Я вышел из автобуса и двинулся сквозь пшеницу, питаемую великим трупом земли. Когда-то и я впивал в себя соки могучих умерших, подклеивал в тетрадь добытые волосы и чешуйки кожи, катался в еще теплой золе, оставшейся от былого огня и думал: это знание, это опыт и жизнь, которые я принимаю в себя, чтобы возрасти, чтоб много после лечь в сухую почву письмён и кормить своим телом грядущее человечество.
Да, мир слов виделся мне безбрежной поверхностью плоти, и прежде чем умом моим завладела гибкая воинская перемычка, я мечтал об опрелостях Мандельштама, о росистой подмышке Державина, поросшей зеленым овсом.
Ныне я-старый исчез — словно пуля, прошедшая через мозг, забрала этого человека с собой, в раскаленный воздух войны, в потную свалку непрекращающейся битвы. Лежа на земле, усеянной телами, чувствуя горячую связь с Пазопуло, раненым в брюхо — сознавал ли я пустоту, разверзшуюся во мне в тот миг, понимал ли, что заполниться ей дано лишь изначальным и сокровенным, тем, что, независимо от личности, присутствует в каждом и неизбежно тянет на Родину, вглубь женского лона, в землю, в распад на частицы и слияние с миром основ?
Чувство, заменившее мне все, чем я жил, смыло с лица необщее выражение, обточило и обтесало мое существо под единый, неизменный от века образец. Если когда-то я грезил подняться из праха травой, зерном, плодовым деревом — ныне я молча шел мимо колосьев, принимая, как должное, их созревание, шелест и будущий урожай. Из человека, стремящегося стать великим мертвым, я обратился в смиренного поедателя мертвецов.
И вот я шел.
Я просто шел, пока из-за кургана, поросшего мхом, из-за кургана, сложенного из рук и ног любимых, из женских лиц и детских животов — не показалась Ивановка, ее придавленные к земле домишки, провалы, полные густой черной грязи, и бурый пруд, не примечательный ничем, кроме дыхания, посвиста, стона и слез.
Все было знакомым, прогнившим, родным, все здесь было по-старому, как раньше. Все так же чернели на дне колодца спрессованные останки братьев Бутурлиных, все так же сох на ступенях избы-читальни двухмесячный эмбрион. По-прежнему спали в норках младенческие скелеты, я помнил их немые танцы на поле, усеянном ржавым мусором, шорох и стук костей в золотистой полуденной тишине.
Я помнил и женщину, сидящую на завалинке у почты.
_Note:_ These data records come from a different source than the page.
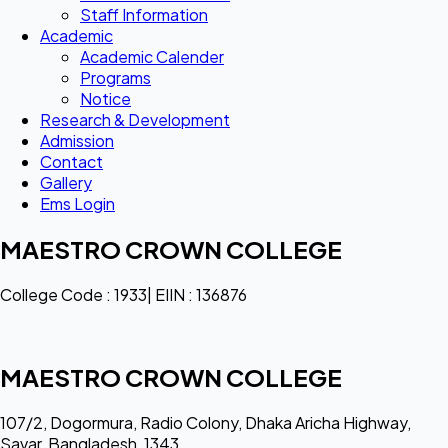
Staff Information
Academic
Academic Calender
Programs
Notice
Research & Development
Admission
Contact
Gallery
Ems Login
MAESTRO CROWN COLLEGE
College Code : 1933| EIIN : 136876
MAESTRO CROWN COLLEGE
107/2, Dogormura, Radio Colony, Dhaka Aricha Highway,
Savar, Bangladesh, 1343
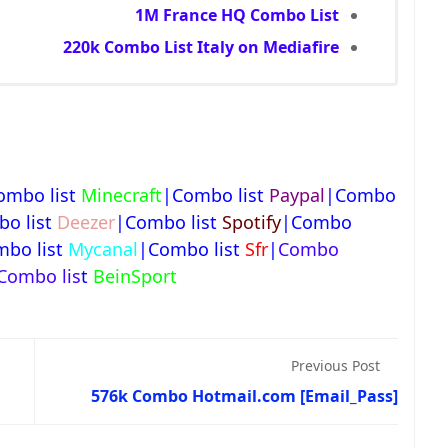
1M France HQ Combo List
220k Combo List Italy on Mediafire
ombo list
Minecraft
|Combo list
Paypal
|Combo
o list
Deezer
|Combo list
Spotify
|Combo
bo list
Mycanal
|Combo list
Sfr
|
Combo
Combo lis
t
BeinSport
Previous Post
576k Combo Hotmail.com [Email_Pass]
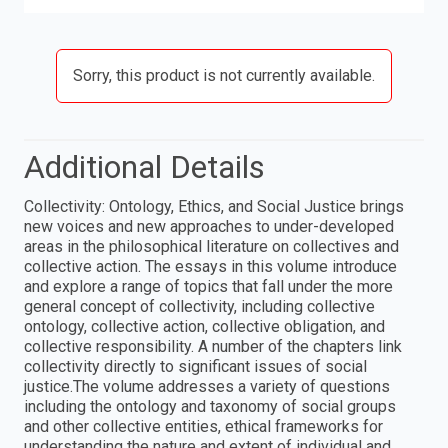
Sorry, this product is not currently available.
Additional Details
Collectivity: Ontology, Ethics, and Social Justice brings
new voices and new approaches to under-developed
areas in the philosophical literature on collectives and
collective action. The essays in this volume introduce
and explore a range of topics that fall under the more
general concept of collectivity, including collective
ontology, collective action, collective obligation, and
collective responsibility. A number of the chapters link
collectivity directly to significant issues of social
justice.The volume addresses a variety of questions
including the ontology and taxonomy of social groups
and other collective entities, ethical frameworks for
understanding the nature and extent of individual and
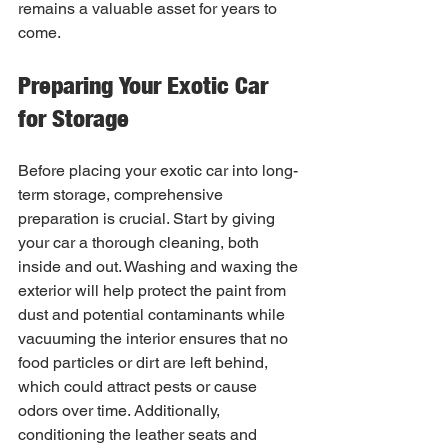
remains a valuable asset for years to 
come.
Preparing Your Exotic Car 
for Storage
Before placing your exotic car into long-
term storage, comprehensive 
preparation is crucial. Start by giving 
your car a thorough cleaning, both 
inside and out. Washing and waxing the 
exterior will help protect the paint from 
dust and potential contaminants while 
vacuuming the interior ensures that no 
food particles or dirt are left behind, 
which could attract pests or cause 
odors over time. Additionally, 
conditioning the leather seats and 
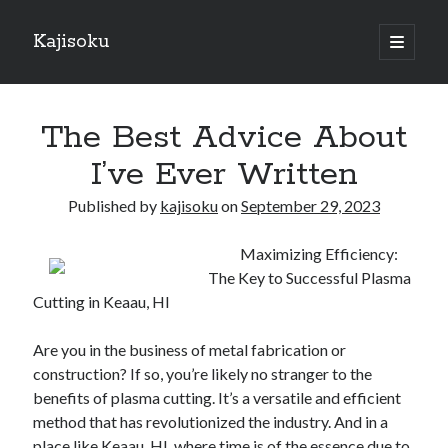
Kajisoku
open
primary
Sidebar
menu
Search
The Best Advice About
I’ve Ever Written
Published by
kajisoku
on
September 29, 2023
Recent Posts
Maximizing Efficiency:
How I Became An Expert on
The Key to Successful Plasma
: 10 Mistakes that Most People Make
Cutting in Keaau, HI
: 10 Mistakes that Most People Make
Questions About You Must Know the Answers To
Are you in the business of metal fabrication or
The Beginners Guide To (Chapter 1)
construction? If so, you’re likely no stranger to the
benefits of plasma cutting. It’s a versatile and efficient
method that has revolutionized the industry. And in a
Archives
place like Keaau, HI, where time is of the essence due to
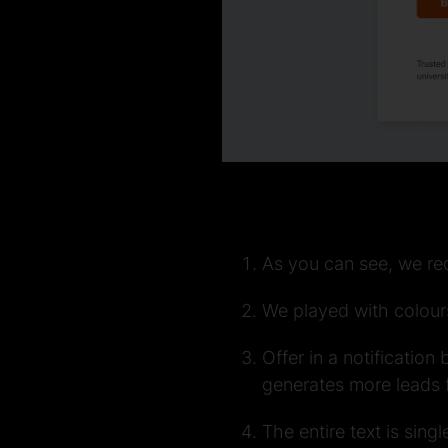
As you can see, we re
We played with colours
Offer in a notification
generates more leads f
The entire text is sing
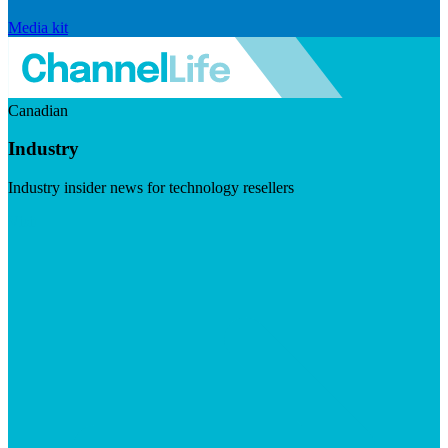
Media kit
Canadian
Industry
Industry insider news for technology resellers
Visit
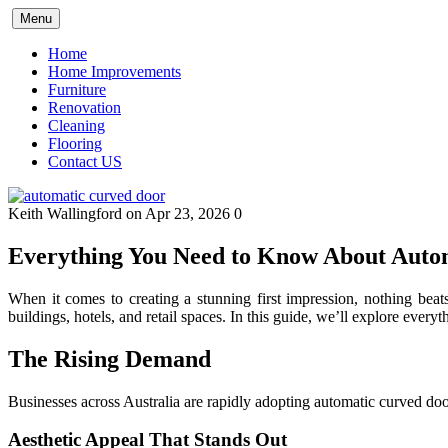
Skip
Menu
to
content
Home
Home Improvements
Furniture
Renovation
Cleaning
Flooring
Contact US
Keith Wallingford
on Apr 23, 2026
0
Everything You Need to Know About Auto
When it comes to creating a stunning first impression, nothing bea
buildings, hotels, and retail spaces. In this guide, we’ll explore eve
The Rising Demand
Businesses across Australia are rapidly adopting automatic curved door
Aesthetic Appeal That Stands Out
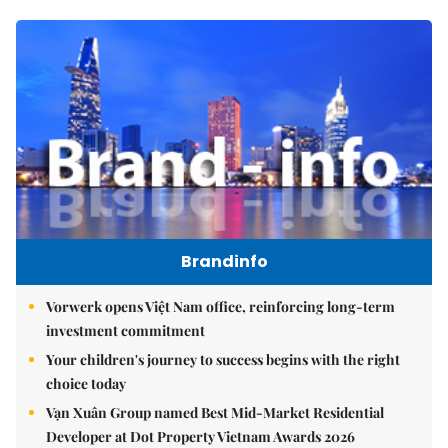
Brandinfo
Vorwerk opens Việt Nam office, reinforcing long-term
investment commitment
Your children's journey to success begins with the right
choice today
Vạn Xuân Group named Best Mid-Market Residential
Developer at Dot Property Vietnam Awards 2026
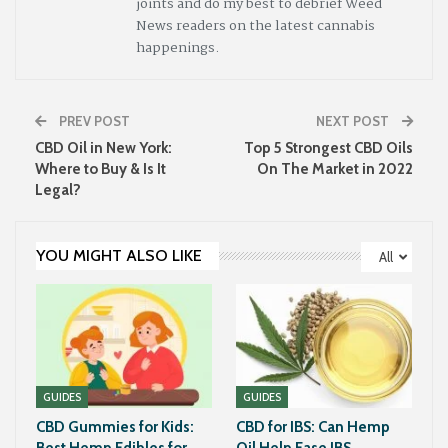
joints and do my best to debrief Weed
News readers on the latest cannabis
happenings.
PREV POST
NEXT POST
CBD Oil in New York:
Top 5 Strongest CBD Oils
Where to Buy & Is It
On The Market in 2022
Legal?
YOU MIGHT ALSO LIKE
All
GUIDES
GUIDES
CBD Gummies for Kids:
CBD for IBS: Can Hemp
Best Hemp Edibles for
Oil Help Ease IBS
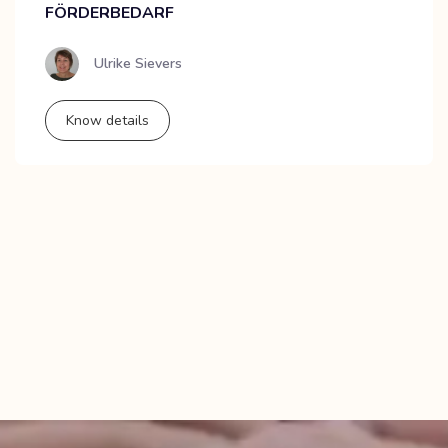
FÖRDERBEDARF
Ulrike Sievers
Know details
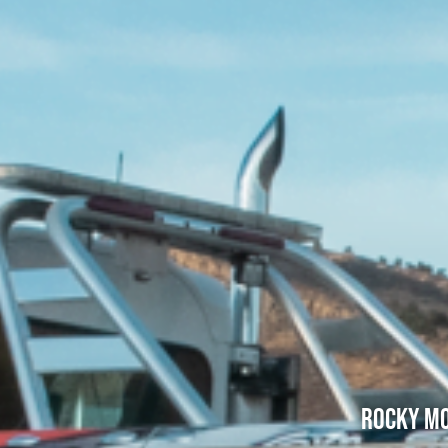
Rocky Mo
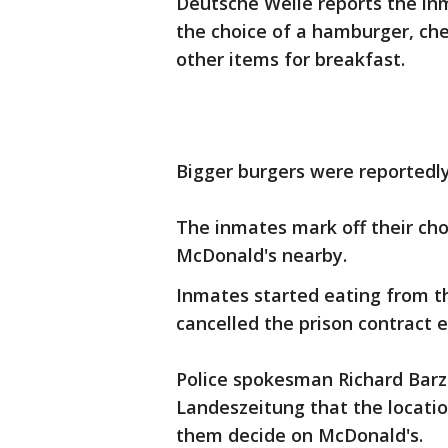
Deutsche Welle reports the inm
the choice of a hamburger, che
other items for breakfast.
Bigger burgers were reportedly
The inmates mark off their choi
McDonald's nearby.
Inmates started eating from th
cancelled the prison contract e
Police spokesman Richard Barz
Landeszeitung that the locatio
them decide on McDonald's.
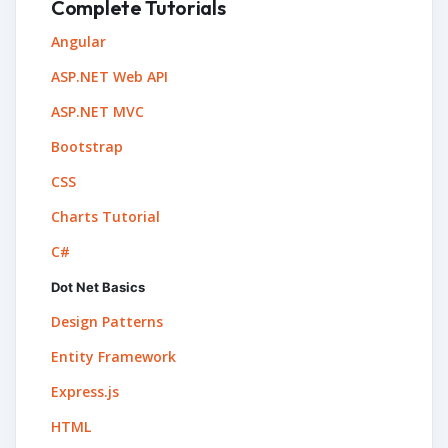
Complete Tutorials
Angular
ASP.NET Web API
ASP.NET MVC
Bootstrap
CSS
Charts Tutorial
C#
Dot Net Basics
Design Patterns
Entity Framework
Express.js
HTML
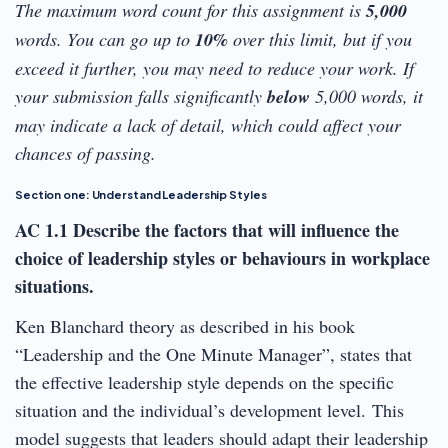
The maximum word count for this assignment is
5,000
words. You can go up to
10%
over this limit, but if you
exceed it further, you may need to reduce your work. If
your submission falls significantly
below
5,000 words, it
may indicate a lack of detail, which could affect your
chances of passing.
Section one: Understand Leadership Styles
AC 1.1 Describe the factors that will influence the
choice of leadership styles or behaviours in workplace
situations.
Ken Blanchard theory as described in his book
“Leadership and the One Minute Manager”, states that
the effective leadership style depends on the specific
situation and the individual’s development level. This
model suggests that leaders should adapt their leadership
Простоволосая, в длинной рубахе, бурой между ног, с лимонно-желтыми крыльями капустницы, она, как и прежде, кормила грудью личинку, произведенную ею на свет, и эти радость материнства, гибкое, сегментированное тело и жвалы, теребящие набухший сосок — все дышало вечностью, неизменностью, мудрым и размеренным покоем.